Limitations include the lack of detailed immunogenicity data presented, absence of data beyond three seasons, and limited evaluation of vaccine impact on transmission dynamics or hospitalizations specifically.
Mechanistically, targeting the prefusion conformation of the RSV F protein likely underpins the vaccine’s potent neutralizing responses, as this antigen is known to elicit protective antibodies superior to postfusion F protein-based formulations in preclinical models.
Current guideline recommendations do not yet encompass RSV vaccination in older adults widely, but findings such as these can inform policy updates and integration into seasonal immunization programs akin to influenza vaccination.
Conclusion
The AS01E-adjuvanted RSVPreF3 OA vaccine demonstrates significant and sustained efficacy against RSV-LRTD across three consecutive seasons in adults aged 60 years and older, with an acceptable safety profile. These results mark a major advance in RSV prevention for older populations, a historically underserved group in RSV therapeutics.

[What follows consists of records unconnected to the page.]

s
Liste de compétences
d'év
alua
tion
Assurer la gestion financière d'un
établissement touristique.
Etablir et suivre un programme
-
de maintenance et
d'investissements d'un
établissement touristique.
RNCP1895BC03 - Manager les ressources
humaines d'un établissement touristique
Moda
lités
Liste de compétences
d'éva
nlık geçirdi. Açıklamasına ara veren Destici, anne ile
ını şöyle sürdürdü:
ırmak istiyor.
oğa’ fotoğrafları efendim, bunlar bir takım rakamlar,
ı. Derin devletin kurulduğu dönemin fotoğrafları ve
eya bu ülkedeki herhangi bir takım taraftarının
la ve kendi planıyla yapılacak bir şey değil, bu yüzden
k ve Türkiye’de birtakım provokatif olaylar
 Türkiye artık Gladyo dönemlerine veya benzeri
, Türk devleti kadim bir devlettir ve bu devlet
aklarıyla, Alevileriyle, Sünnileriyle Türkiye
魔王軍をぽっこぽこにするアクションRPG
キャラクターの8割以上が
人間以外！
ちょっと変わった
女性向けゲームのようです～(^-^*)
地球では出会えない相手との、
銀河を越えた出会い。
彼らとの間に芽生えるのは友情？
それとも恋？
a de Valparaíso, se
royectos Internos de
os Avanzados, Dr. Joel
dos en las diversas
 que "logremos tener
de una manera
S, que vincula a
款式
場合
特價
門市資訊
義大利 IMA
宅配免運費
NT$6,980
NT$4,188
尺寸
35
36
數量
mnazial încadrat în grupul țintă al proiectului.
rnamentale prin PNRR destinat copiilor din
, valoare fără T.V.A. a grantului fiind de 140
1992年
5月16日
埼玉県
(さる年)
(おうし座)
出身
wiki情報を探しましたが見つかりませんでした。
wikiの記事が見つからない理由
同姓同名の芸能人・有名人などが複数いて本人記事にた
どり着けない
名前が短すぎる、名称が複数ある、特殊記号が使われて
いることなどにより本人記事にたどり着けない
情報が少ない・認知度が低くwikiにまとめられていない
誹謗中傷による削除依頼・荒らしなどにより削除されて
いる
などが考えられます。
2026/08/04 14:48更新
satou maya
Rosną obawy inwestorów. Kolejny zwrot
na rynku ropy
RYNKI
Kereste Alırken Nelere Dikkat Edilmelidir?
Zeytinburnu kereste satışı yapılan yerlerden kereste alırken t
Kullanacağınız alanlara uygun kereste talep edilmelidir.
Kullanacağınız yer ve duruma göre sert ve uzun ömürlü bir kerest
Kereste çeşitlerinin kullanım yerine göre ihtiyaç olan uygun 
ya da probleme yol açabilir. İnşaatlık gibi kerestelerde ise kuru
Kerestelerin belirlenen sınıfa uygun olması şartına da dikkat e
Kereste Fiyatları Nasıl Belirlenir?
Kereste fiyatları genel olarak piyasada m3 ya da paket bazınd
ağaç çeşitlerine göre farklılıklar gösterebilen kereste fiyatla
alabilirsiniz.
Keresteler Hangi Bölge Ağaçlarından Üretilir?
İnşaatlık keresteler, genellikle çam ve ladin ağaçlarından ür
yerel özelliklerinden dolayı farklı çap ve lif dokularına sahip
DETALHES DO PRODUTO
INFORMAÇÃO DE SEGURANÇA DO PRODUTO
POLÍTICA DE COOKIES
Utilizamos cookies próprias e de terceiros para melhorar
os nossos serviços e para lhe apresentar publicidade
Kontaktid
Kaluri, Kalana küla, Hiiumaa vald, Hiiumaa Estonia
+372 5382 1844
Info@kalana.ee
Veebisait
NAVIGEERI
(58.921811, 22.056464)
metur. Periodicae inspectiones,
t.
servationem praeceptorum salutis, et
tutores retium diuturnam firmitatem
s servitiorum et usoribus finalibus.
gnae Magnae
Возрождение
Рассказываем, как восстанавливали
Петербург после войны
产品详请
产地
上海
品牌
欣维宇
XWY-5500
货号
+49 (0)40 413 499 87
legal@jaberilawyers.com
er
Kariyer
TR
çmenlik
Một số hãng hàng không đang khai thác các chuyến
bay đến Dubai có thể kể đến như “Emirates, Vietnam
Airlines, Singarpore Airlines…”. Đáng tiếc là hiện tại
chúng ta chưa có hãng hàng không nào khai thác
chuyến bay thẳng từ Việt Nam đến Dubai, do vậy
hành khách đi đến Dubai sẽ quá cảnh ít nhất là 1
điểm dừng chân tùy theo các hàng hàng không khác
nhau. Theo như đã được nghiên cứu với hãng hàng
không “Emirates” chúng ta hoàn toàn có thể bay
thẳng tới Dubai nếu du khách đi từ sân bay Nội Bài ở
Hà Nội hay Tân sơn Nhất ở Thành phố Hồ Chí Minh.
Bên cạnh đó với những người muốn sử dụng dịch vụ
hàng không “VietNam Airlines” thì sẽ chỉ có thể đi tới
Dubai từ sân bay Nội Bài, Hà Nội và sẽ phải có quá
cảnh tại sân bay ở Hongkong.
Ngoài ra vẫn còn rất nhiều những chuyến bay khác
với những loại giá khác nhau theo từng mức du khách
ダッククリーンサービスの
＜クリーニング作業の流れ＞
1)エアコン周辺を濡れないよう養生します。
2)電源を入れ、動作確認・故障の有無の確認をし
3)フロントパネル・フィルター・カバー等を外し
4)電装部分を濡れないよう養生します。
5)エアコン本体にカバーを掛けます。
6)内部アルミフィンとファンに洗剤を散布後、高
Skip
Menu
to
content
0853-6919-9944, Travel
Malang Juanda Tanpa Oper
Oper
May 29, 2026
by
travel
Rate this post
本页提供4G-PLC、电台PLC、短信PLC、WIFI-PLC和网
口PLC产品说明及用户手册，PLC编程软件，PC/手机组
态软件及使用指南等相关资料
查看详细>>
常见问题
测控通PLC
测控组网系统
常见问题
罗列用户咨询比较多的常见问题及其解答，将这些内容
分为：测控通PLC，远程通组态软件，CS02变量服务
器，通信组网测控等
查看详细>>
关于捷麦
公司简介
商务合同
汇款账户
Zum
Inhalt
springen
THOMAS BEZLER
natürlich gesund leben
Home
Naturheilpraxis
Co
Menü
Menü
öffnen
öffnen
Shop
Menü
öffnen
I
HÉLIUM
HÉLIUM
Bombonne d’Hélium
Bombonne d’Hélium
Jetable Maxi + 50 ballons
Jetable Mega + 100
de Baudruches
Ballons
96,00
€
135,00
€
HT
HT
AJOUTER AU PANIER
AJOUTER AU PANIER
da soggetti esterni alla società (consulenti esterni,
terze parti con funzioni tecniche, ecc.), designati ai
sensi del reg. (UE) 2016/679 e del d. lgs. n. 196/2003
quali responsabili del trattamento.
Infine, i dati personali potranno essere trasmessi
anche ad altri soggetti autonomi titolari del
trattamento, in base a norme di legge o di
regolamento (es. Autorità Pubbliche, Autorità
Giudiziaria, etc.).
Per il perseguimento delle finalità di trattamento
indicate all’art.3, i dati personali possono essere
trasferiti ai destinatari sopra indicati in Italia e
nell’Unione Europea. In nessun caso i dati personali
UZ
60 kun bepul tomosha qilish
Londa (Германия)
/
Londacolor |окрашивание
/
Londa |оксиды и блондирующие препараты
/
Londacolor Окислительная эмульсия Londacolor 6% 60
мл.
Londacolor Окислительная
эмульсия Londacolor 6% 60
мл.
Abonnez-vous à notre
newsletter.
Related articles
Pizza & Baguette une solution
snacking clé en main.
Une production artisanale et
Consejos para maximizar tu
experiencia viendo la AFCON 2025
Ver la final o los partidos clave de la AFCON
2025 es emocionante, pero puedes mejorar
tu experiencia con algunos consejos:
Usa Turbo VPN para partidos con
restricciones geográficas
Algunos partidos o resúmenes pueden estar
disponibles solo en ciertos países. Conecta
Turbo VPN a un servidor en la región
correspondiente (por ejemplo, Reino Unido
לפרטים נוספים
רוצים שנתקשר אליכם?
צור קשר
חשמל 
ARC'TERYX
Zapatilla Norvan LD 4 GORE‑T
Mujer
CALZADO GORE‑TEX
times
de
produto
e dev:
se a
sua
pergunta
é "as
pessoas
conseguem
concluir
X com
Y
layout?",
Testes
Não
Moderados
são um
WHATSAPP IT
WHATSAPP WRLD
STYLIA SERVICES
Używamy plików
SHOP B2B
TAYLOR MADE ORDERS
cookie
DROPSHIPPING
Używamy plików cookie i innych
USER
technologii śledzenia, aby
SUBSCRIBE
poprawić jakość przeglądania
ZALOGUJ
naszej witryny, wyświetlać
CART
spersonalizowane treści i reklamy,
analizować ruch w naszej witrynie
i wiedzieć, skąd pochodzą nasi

Although efficacy wanes modestly over time, vaccination confers meaningful protection, reducing morbidity of a serious respiratory pathogen that disproportionately affects the elderly and those with comorbidities.
Further research should clarify the optimal revaccination timing, explore immunological correlates of protection, and evaluate real-world effectiveness and impact on RSV-related hospitalizations and mortality.
Given the global burden of RSV and growing elderly populations worldwide, RSVPreF3 OA’s favorable benefit-risk profile supports its incorporation into preventive health strategies targeting older adults.
References
Ison MG, Papi A, Athan E, Feldman RG, Langley JM, Lee DG, Leroux-Roels I, Martinon-Torres F, Schwarz TF, van Zyl-Smit RN, Cuadripani S, Deraedt Q, Dezutter N, Gerard C, Fissette L, Xavier S, David MP, Olivier A, Van der Wielen M, Descamps D; AReSVi-006 study group. Efficacy, safety, and immunogenicity of the AS01E-adjuvanted respiratory syncytial virus prefusion F protein vaccine (RSVPreF3 OA) in older adults over three respiratory syncytial virus seasons (AReSVi-006): a multicentre, randomised, observer-blinded, placebo-controlled, phase 3 trial. Lancet Respir Med. 2025 Jun;13(6):517-529. doi: 10.1016/S2213-2600(25)00048-7. Epub 2025 Apr 14. PMID: 40245915.